## Input data
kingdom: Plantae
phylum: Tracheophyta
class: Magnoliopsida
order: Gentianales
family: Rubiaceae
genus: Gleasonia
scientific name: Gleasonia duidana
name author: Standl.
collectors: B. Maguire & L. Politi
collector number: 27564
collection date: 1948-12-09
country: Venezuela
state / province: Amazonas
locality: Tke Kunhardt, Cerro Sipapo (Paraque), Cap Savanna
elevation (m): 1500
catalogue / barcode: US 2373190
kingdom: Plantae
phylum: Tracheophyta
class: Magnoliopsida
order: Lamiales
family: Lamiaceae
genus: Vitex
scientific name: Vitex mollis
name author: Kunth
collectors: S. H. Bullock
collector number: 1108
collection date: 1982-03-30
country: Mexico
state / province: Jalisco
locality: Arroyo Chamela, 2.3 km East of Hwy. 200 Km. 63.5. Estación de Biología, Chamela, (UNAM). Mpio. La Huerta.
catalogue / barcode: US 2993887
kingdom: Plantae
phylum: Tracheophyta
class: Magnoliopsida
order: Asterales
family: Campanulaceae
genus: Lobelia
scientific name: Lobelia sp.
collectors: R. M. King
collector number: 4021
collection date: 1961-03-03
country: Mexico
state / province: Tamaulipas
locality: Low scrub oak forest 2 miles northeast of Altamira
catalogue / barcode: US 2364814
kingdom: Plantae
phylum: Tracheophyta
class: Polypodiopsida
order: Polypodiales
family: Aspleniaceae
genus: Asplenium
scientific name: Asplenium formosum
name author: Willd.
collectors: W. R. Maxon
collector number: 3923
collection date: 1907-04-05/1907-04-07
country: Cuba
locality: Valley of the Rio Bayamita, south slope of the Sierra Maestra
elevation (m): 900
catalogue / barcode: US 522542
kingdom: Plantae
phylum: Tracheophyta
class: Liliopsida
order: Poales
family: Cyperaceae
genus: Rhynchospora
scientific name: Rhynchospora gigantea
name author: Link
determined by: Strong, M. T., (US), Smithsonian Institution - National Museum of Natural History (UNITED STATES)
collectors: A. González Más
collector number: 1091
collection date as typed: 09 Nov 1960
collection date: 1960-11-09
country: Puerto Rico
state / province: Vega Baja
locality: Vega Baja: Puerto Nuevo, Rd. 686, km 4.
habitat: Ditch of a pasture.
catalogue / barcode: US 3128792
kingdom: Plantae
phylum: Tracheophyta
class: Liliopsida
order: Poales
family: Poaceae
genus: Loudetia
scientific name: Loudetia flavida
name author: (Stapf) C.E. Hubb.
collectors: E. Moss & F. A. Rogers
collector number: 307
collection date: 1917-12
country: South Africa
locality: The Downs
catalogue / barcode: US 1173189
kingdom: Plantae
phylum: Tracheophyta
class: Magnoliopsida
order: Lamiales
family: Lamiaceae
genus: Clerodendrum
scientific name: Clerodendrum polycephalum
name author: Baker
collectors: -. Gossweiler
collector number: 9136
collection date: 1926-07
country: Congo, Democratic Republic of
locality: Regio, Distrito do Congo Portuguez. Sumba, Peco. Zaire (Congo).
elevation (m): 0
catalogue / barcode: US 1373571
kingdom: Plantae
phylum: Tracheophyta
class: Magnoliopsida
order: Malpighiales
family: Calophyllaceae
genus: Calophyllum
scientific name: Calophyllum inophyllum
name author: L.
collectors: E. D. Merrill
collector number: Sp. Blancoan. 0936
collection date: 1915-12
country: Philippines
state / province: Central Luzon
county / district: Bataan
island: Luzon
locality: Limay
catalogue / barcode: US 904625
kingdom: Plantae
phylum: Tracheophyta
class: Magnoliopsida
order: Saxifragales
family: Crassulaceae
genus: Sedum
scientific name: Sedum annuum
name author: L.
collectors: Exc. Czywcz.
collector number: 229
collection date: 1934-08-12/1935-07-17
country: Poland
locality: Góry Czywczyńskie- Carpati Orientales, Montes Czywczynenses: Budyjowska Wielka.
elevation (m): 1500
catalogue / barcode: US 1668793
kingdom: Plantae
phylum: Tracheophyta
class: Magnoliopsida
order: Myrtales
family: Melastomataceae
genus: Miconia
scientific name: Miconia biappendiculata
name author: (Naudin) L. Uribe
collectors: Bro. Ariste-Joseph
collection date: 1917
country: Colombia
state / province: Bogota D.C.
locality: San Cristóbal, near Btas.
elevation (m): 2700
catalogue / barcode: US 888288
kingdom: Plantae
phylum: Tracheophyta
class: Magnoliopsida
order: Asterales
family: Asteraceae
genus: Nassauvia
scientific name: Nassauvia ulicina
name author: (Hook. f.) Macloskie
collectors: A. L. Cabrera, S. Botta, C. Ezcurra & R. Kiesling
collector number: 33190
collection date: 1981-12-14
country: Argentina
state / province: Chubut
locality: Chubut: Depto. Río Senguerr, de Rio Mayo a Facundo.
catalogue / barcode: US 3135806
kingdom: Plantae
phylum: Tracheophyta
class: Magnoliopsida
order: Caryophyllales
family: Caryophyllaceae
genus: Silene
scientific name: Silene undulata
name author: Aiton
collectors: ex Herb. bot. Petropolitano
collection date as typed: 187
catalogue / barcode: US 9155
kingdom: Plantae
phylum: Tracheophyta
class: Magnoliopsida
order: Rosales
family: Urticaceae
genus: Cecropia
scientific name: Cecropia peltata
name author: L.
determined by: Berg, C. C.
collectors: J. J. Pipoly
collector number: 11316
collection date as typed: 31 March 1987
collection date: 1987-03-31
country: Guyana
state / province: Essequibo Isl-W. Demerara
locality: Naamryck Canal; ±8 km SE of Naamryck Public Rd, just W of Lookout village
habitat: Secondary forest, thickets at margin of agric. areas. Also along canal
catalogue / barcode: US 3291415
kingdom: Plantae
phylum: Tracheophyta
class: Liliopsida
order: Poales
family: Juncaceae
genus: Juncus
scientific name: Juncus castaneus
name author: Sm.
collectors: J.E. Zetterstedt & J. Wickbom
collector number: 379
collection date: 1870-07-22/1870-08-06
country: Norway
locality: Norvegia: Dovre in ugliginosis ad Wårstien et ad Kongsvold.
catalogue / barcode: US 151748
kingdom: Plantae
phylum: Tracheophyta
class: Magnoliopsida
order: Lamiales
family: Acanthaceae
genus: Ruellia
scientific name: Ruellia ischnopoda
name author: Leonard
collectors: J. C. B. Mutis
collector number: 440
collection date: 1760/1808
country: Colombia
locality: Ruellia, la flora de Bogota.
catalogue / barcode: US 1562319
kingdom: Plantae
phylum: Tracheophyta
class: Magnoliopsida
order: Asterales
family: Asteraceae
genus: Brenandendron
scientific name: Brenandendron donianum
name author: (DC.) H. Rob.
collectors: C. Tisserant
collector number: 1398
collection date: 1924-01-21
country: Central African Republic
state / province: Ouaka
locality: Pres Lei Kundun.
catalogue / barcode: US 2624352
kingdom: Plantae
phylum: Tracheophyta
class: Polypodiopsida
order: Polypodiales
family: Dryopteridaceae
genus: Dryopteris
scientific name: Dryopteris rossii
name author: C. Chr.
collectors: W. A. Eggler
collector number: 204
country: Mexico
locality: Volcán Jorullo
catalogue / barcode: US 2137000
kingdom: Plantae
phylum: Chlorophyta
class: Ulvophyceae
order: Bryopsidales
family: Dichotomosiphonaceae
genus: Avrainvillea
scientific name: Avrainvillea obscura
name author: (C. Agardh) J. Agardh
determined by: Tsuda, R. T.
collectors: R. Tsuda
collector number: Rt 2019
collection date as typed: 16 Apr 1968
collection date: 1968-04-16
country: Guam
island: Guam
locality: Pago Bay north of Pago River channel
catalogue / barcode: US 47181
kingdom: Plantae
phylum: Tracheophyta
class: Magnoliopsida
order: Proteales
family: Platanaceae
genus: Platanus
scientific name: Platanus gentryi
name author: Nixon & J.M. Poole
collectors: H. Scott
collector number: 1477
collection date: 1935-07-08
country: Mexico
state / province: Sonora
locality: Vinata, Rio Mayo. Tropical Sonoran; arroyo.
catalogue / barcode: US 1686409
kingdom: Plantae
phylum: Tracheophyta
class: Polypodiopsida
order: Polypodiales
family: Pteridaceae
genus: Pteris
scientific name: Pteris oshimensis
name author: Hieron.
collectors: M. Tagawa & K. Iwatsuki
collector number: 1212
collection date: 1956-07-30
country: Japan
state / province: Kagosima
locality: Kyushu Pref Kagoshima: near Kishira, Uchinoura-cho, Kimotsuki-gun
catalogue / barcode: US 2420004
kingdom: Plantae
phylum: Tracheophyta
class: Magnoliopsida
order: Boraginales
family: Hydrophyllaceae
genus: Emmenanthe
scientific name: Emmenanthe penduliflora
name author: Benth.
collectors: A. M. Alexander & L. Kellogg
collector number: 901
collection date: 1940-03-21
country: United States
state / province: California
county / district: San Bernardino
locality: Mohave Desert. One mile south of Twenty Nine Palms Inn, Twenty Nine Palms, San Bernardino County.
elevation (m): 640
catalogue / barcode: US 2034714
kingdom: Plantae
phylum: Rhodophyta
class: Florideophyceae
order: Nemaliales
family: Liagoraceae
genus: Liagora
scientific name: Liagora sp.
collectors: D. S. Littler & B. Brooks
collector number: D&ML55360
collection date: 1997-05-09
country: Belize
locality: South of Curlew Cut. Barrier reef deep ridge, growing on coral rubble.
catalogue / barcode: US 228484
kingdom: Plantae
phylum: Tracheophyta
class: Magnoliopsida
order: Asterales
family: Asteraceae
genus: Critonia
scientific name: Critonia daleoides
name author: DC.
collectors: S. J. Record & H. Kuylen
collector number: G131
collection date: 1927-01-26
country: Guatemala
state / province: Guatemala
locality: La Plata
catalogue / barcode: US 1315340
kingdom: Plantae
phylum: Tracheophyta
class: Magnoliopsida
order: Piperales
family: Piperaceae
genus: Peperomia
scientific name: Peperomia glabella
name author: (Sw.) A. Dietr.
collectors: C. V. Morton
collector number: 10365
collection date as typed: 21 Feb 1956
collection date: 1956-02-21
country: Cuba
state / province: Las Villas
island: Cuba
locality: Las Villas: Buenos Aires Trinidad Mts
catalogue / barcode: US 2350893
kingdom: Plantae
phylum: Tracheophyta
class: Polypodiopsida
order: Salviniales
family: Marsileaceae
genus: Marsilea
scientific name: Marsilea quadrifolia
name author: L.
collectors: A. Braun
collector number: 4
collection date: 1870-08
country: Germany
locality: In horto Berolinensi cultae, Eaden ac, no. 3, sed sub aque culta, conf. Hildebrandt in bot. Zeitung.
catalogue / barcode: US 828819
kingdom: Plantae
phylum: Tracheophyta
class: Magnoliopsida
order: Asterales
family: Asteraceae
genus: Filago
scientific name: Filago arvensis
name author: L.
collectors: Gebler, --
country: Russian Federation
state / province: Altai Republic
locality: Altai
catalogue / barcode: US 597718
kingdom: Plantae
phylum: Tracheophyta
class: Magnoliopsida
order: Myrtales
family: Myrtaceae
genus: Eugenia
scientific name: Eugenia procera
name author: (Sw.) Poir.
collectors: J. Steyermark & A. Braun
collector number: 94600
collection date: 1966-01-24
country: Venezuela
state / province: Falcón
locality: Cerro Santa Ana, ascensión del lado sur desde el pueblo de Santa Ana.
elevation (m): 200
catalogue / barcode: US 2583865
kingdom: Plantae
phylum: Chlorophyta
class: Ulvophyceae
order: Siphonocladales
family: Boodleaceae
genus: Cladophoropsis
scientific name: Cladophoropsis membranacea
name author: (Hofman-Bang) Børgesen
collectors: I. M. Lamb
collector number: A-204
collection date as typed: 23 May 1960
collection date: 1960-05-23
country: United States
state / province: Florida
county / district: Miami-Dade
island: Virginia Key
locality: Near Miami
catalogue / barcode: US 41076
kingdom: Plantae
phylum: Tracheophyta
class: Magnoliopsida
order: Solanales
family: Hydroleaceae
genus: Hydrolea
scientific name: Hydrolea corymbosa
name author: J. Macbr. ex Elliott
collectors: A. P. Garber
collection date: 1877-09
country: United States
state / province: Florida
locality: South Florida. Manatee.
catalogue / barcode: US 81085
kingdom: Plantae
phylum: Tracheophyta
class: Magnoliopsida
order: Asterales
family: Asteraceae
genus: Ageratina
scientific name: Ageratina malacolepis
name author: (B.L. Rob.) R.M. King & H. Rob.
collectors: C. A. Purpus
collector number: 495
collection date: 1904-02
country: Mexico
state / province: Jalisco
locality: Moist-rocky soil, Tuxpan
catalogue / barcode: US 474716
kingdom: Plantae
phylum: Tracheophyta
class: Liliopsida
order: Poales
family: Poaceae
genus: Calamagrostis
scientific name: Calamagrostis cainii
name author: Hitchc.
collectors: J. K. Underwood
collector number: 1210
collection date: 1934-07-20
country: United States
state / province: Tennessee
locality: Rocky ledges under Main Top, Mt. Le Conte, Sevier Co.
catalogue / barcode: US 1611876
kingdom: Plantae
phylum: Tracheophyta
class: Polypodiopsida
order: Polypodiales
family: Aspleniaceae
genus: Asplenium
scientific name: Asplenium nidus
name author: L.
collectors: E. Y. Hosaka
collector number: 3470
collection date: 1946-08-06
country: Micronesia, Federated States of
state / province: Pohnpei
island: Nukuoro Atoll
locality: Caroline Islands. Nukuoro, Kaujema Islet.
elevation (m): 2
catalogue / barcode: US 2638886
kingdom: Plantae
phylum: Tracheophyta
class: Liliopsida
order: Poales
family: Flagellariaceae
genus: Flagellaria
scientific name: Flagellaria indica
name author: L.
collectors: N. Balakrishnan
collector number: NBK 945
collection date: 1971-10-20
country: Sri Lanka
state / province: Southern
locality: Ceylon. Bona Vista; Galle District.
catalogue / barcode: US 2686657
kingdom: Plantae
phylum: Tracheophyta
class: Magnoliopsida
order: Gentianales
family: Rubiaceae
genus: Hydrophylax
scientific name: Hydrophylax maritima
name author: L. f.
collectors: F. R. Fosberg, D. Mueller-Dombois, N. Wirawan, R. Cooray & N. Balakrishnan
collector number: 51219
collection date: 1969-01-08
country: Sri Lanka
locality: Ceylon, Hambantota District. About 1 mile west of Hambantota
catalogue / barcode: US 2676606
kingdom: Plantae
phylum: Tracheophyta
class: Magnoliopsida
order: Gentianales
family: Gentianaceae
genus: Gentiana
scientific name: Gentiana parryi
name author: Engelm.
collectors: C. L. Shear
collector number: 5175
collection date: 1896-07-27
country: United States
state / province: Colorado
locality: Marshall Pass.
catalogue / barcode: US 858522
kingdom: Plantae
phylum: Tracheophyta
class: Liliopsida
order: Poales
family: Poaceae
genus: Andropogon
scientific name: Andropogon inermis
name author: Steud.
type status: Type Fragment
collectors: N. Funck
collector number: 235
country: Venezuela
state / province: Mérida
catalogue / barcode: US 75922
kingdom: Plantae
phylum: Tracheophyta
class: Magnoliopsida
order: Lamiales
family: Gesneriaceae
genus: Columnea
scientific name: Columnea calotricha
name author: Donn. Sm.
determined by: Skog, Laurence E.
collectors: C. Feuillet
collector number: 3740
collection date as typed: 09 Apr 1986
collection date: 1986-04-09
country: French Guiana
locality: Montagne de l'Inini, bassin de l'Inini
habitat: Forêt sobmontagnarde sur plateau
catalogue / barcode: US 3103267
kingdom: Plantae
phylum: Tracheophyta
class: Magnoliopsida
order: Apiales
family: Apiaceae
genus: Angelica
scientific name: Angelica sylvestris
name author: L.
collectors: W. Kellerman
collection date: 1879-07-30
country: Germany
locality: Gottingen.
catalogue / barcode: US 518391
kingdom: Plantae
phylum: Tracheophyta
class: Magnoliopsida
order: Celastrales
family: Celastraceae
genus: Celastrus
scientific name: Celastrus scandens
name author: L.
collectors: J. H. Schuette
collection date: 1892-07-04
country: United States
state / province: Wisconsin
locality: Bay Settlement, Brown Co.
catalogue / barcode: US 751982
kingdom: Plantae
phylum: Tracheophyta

## Task directions
Turn the lines starting at the one containing "habitat: Ditch of a pasture." and ending at the one containing "collector number: 307" into a Markdown table with the columns No. and Line. Give each line its own numbered row and leave out any blank lines.

## Completed exercise
| No. | Line |
|---|---|
| 1 | habitat: Ditch of a pasture. |
| 2 | catalogue / barcode: US 3128792 |
| 3 | kingdom: Plantae |
| 4 | phylum: Tracheophyta |
| 5 | class: Liliopsida |
| 6 | order: Poales |
| 7 | family: Poaceae |
| 8 | genus: Loudetia |
| 9 | scientific name: Loudetia flavida |
| 10 | name author: (Stapf) C.E. Hubb. |
| 11 | collectors: E. Moss & F. A. Rogers |
| 12 | collector number: 307 |